··· Data ···

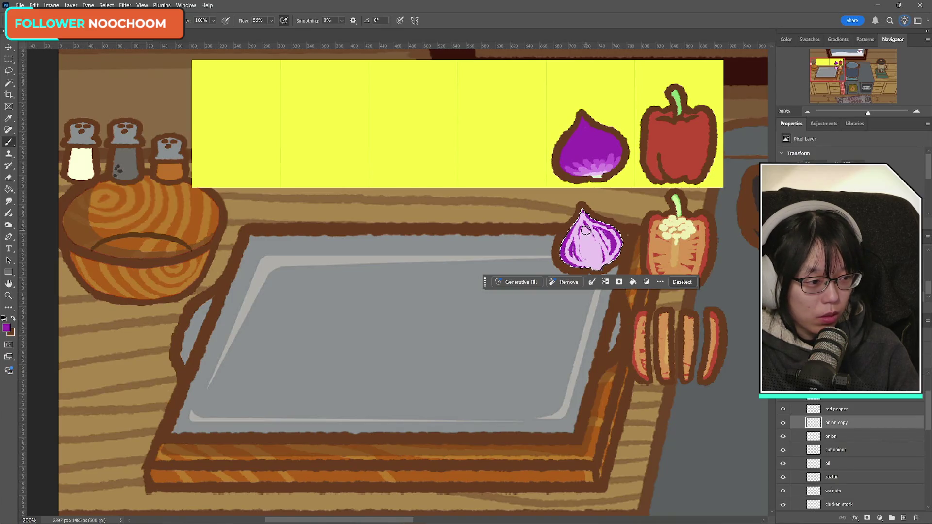
pyautogui.moveTo(583, 226)
pyautogui.mouseDown()
pyautogui.moveTo(597, 275)
pyautogui.moveTo(598, 262)
pyautogui.mouseUp()
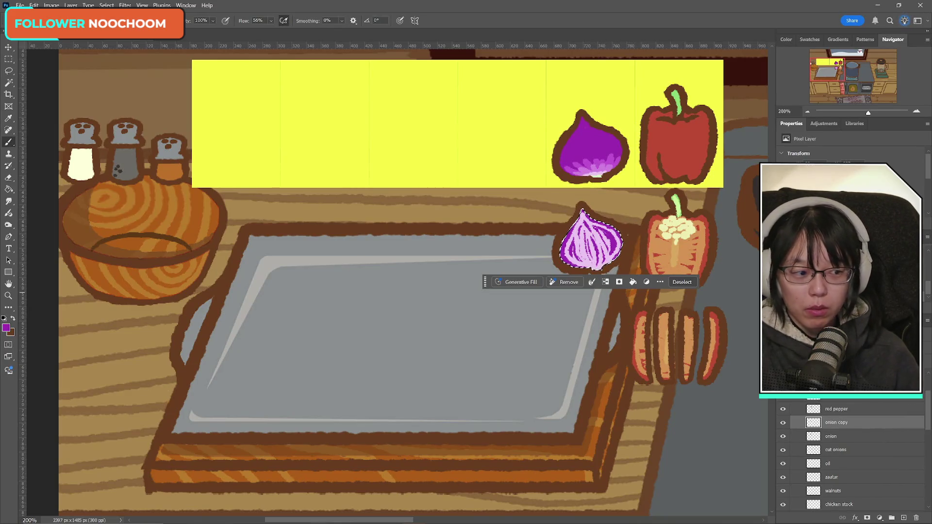
pyautogui.keyDown('alt'); pyautogui.click(601, 175); pyautogui.keyUp('alt')
pyautogui.moveTo(588, 265); pyautogui.dragTo(603, 265)
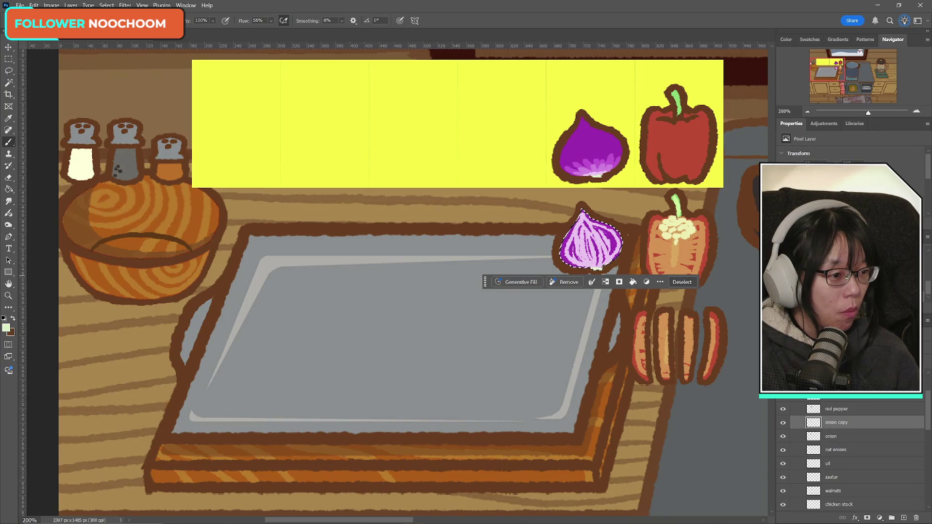
pyautogui.press('ctrl+d')
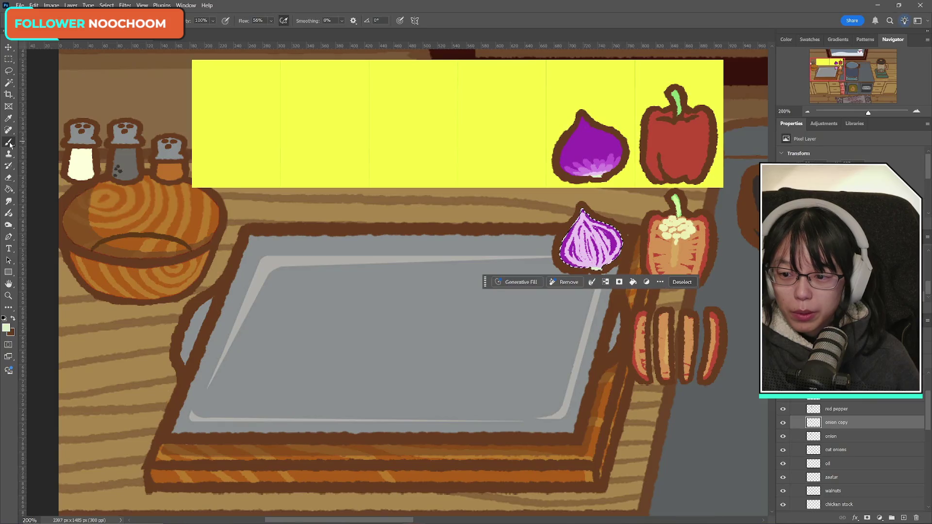
# - Set the foreground to the onion's purple and swap so brown is the painting colour
pyautogui.click(6, 328)
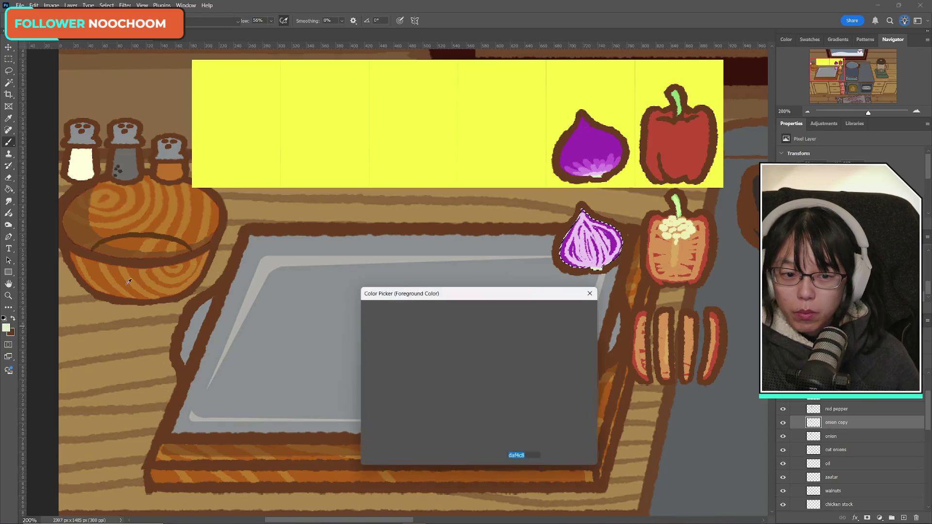
pyautogui.click(587, 238)
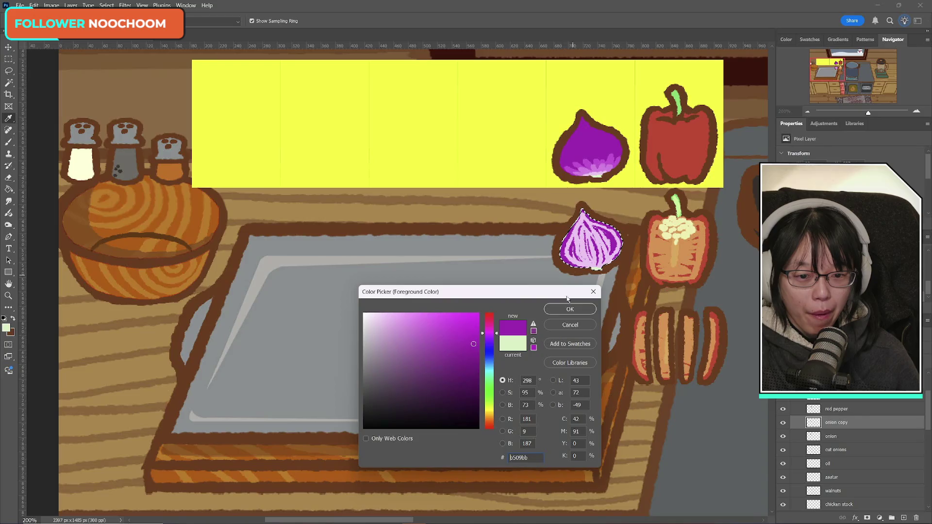
pyautogui.click(570, 309)
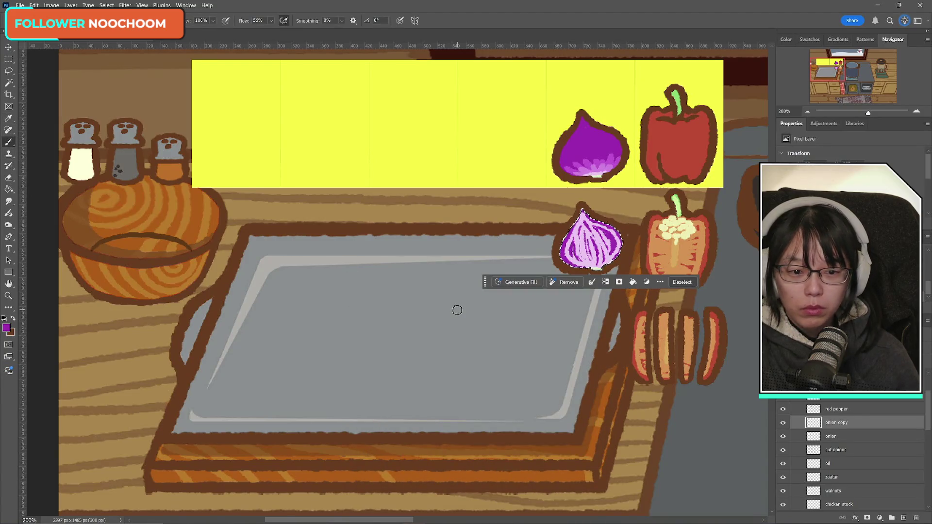
pyautogui.click(13, 318)
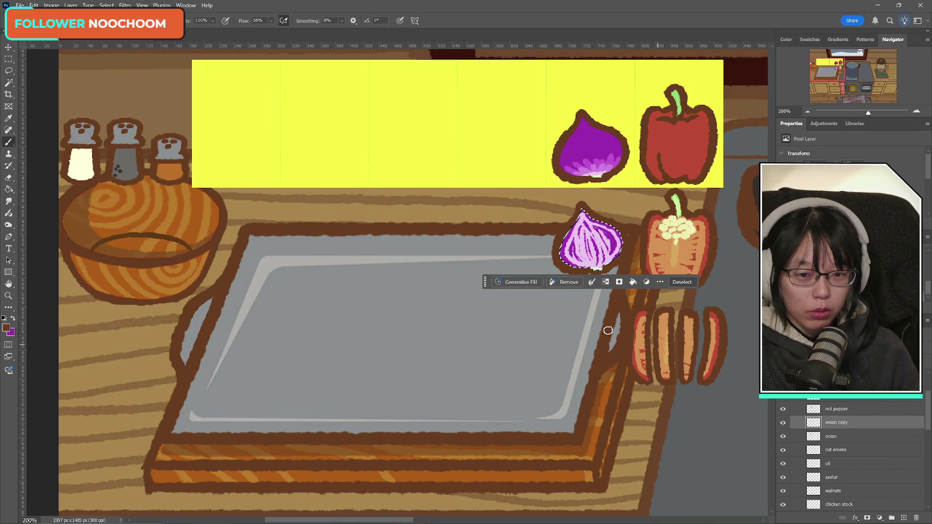
pyautogui.click(9, 59)
# - Rename the onion copy layer 'sliced onion' and move it below the onion layer
pyautogui.click(70, 86)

···

The problem: Your output should be the lines from the one with "pyautogui.click(9, 59)" through the last line of the entries above, copied exactly and nothing more.

Task result:
pyautogui.click(9, 59)
# - Rename the onion copy layer 'sliced onion' and move it below the onion layer
pyautogui.click(70, 86)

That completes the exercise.